Proving that $\sum\limits_{k=0}^{2n}(-1)^k\binom{4n}{2k}=(-4)^n$

Question

I need sum this numerical serie. $\sum\limits_{k=0}^{2n} (-1)^k \begin{pmatrix}4n\\2k\end{pmatrix}$

I know that the result will be $(-4)^n$ but i don't know how can I get it.

Could you help me with it please?

Answer 1

Basic approach. There's probably an easier way to do this, but the way that comes to mind immediately is to use the binomial theorem on the expression

$$ (1+i)^{4n}+(1-i)^{4n} $$

where $i = \sqrt{-1}$. This will give you twice your summation. Then observe that

$$ (1+i)^{4n} = \left[(1+i)^4\right]^n = (-4)^n $$ $$ (1-i)^{4n} = \left[(1-i)^4\right]^n = (-4)^n $$

and the sum of those two is clearly twice your desired value.
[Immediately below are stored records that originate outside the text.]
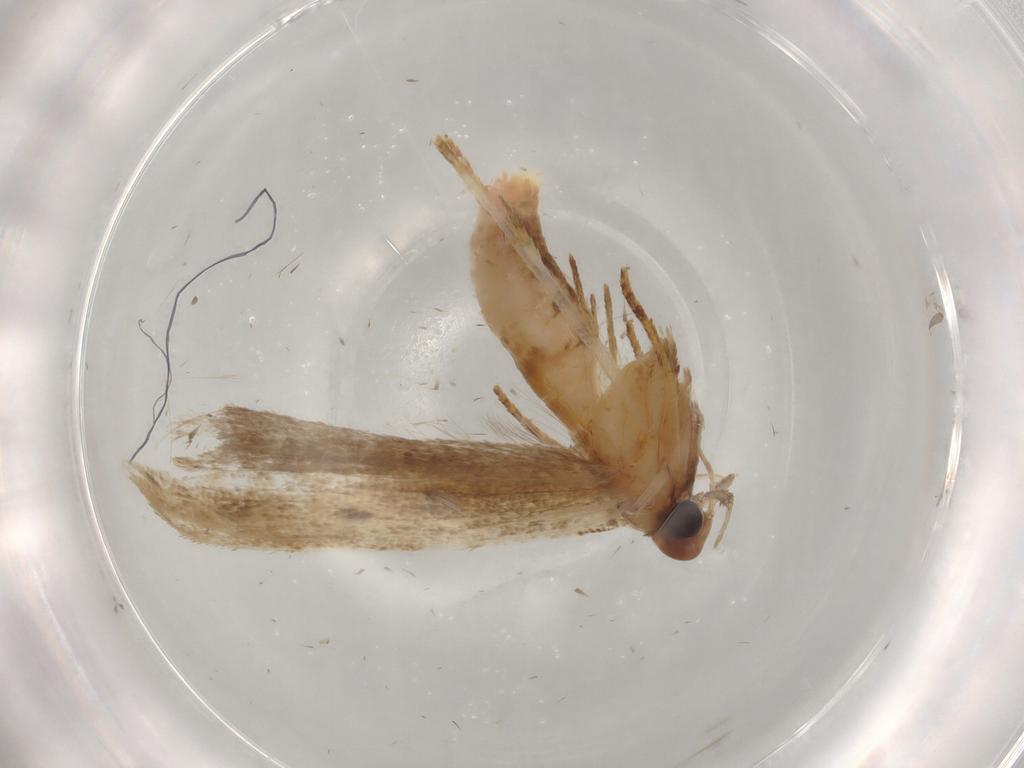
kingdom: Animalia
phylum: Arthropoda
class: Insecta
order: Lepidoptera
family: Gelechiidae
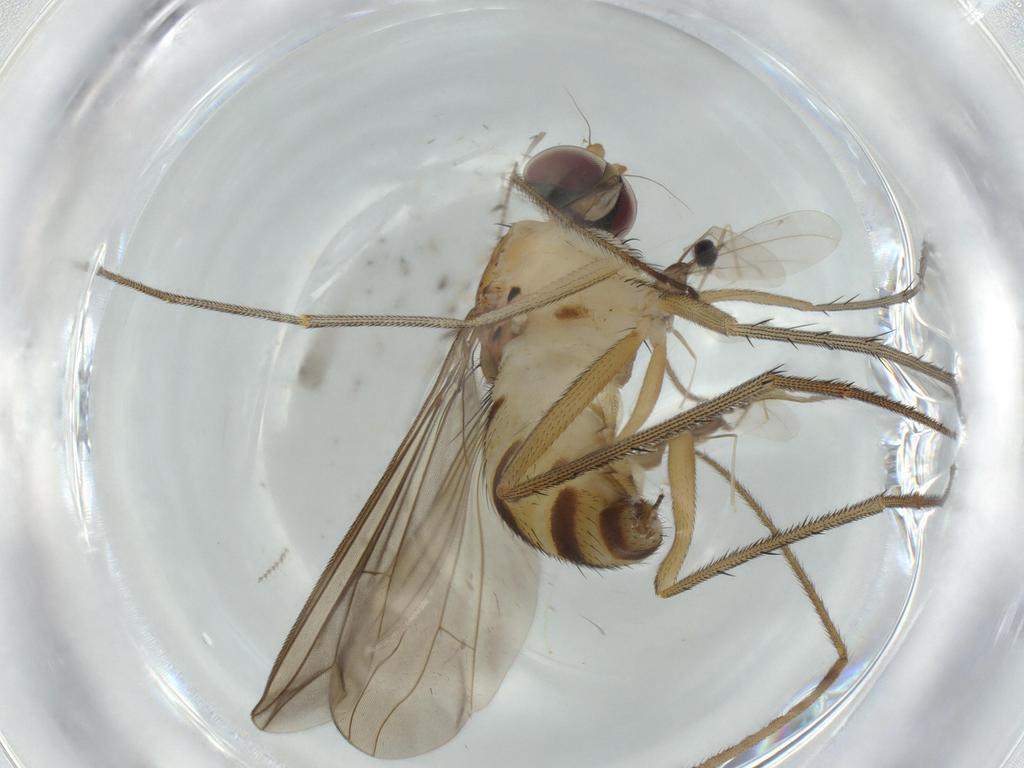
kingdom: Animalia
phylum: Arthropoda
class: Insecta
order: Diptera
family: Cecidomyiidae
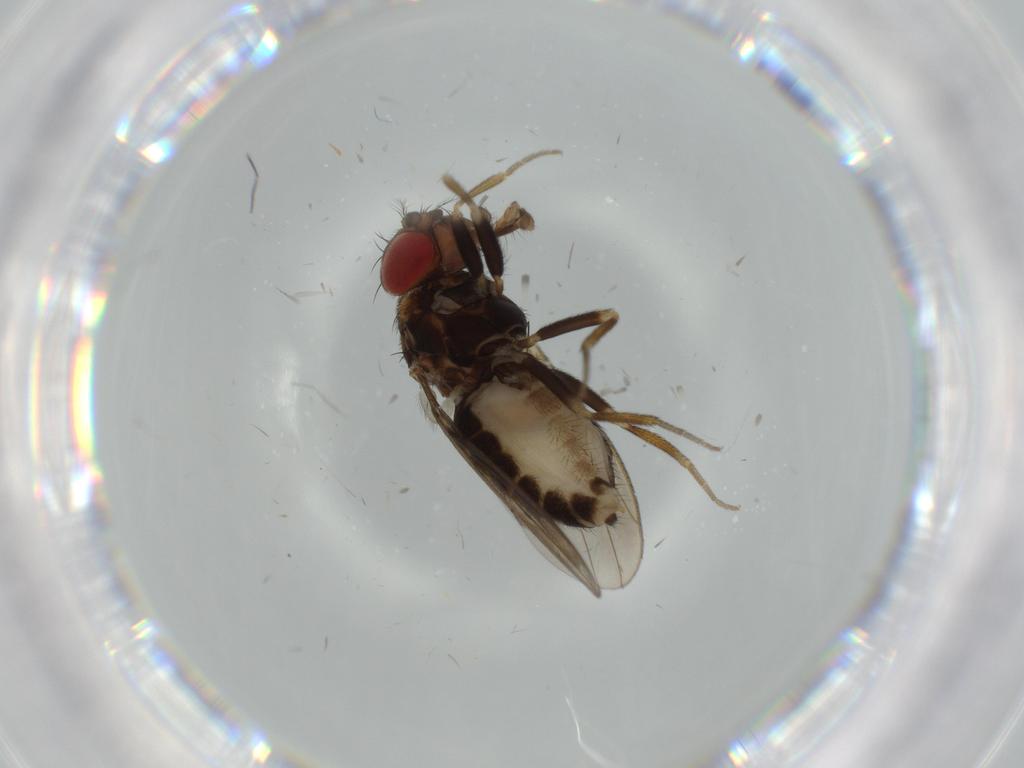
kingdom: Animalia
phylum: Arthropoda
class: Insecta
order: Diptera
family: Drosophilidae
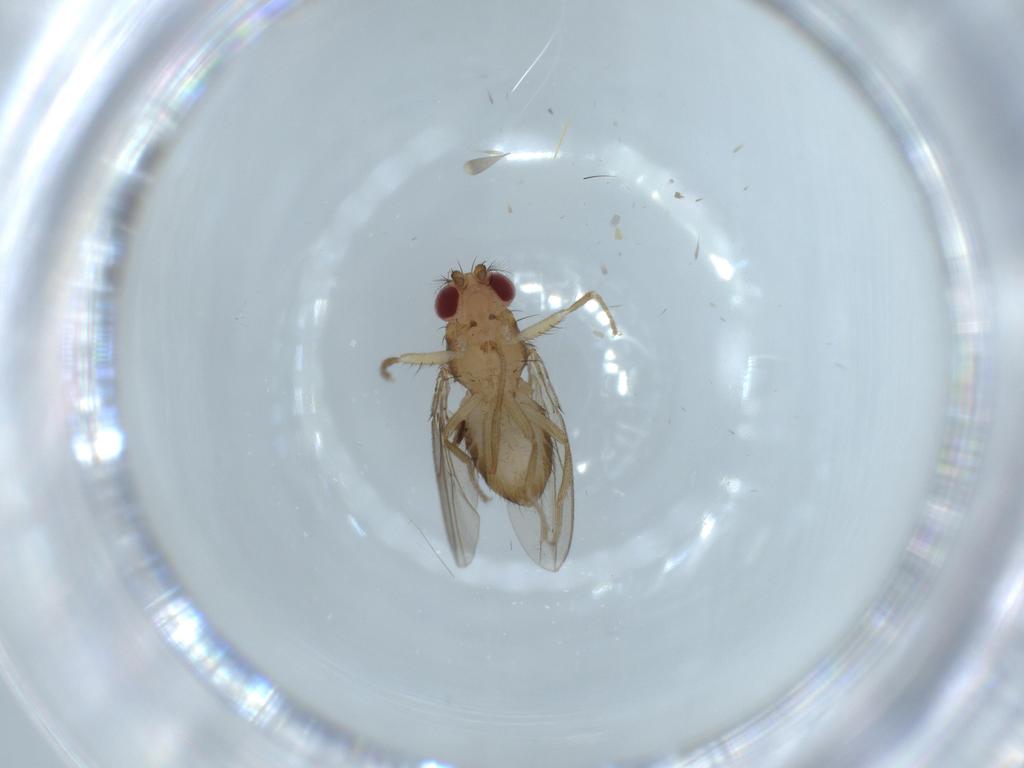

The factors of $2$ cancel out, and the formula is thus shown.

Answer 2

$\displaystyle \sum_{0 \le k \le 2n}(-1)^k \binom{4n}{2k} = \sum_{0 \le \frac{1}{2} k \le 2n} i^k\binom{4n}{k} = \sum_{0 \le k \le 4n}\binom{4n}{k}i^k = (1+i)^{4n} = [(1+i)^4]^n = (-1)^n 4^n. $